新字:子墨子曰:古之聖王欲伝其道於後世,是故書之竹帛,鏤之金石,伝遺後世子孫,欲後世子孫法之也。今聞先王之遺而不為,是廃先王之伝也。
書き下し
子墨子曰く、古の聖王、其の道を後世に傳えんと欲す。是の故に之を竹帛に書し、之を金石に鏤み、後世の子孫に傳え遺す。後世の子孫の之を法とせんことを欲すればなり。

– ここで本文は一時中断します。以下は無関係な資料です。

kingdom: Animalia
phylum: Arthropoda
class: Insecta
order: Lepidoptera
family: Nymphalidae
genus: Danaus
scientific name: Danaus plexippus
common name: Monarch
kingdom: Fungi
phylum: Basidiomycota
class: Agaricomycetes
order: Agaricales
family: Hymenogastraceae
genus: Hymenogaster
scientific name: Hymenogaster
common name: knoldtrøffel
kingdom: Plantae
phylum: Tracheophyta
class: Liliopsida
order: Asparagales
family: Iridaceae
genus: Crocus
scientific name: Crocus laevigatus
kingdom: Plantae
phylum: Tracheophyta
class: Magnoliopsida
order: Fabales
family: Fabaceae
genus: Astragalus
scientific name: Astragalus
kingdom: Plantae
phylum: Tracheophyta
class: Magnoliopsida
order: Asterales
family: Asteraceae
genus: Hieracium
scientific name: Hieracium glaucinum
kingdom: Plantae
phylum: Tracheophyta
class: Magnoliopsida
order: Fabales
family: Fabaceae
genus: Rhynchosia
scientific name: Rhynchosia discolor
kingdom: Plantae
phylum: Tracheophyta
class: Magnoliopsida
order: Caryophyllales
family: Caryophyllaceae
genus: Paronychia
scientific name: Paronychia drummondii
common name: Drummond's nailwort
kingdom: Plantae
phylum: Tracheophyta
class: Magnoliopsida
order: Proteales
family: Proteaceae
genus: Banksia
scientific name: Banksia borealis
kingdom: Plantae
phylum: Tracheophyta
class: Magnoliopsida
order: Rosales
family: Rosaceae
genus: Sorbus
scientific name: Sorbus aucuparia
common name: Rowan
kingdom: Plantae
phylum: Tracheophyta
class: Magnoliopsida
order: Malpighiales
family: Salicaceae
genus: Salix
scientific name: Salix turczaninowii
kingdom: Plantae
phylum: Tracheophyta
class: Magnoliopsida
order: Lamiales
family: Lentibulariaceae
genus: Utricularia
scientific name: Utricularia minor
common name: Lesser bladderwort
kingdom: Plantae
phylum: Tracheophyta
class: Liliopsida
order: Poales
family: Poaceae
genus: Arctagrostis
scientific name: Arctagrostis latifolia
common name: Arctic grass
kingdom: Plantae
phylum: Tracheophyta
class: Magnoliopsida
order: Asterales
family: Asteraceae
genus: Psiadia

今、先王の遺を聞きて為さざるは、是れ先王の傳を廢するなり。
現代語訳
墨子が言った。昔の聖王は自分の道を後の世に伝えようとした。だから竹や帛に書き、金石に刻んで、後の世の子孫に伝え遺した。後の世の子孫にそれを法としてほしかったからだ。いま先王の遺したものを聞いていながら行わないのは、先王の伝えを廃することである。
解説
記録が残っているのに実行しないことを、伝承を絶やす行為だと言います。書き残す側の意図は、読まれることではなく行われることにあった。読んで終わりにすることを「廃する」と呼ぶのは厳しい言い方ですが、引き継ぎ資料や手順書が読まれるだけになっている状況に、そのまま当たります。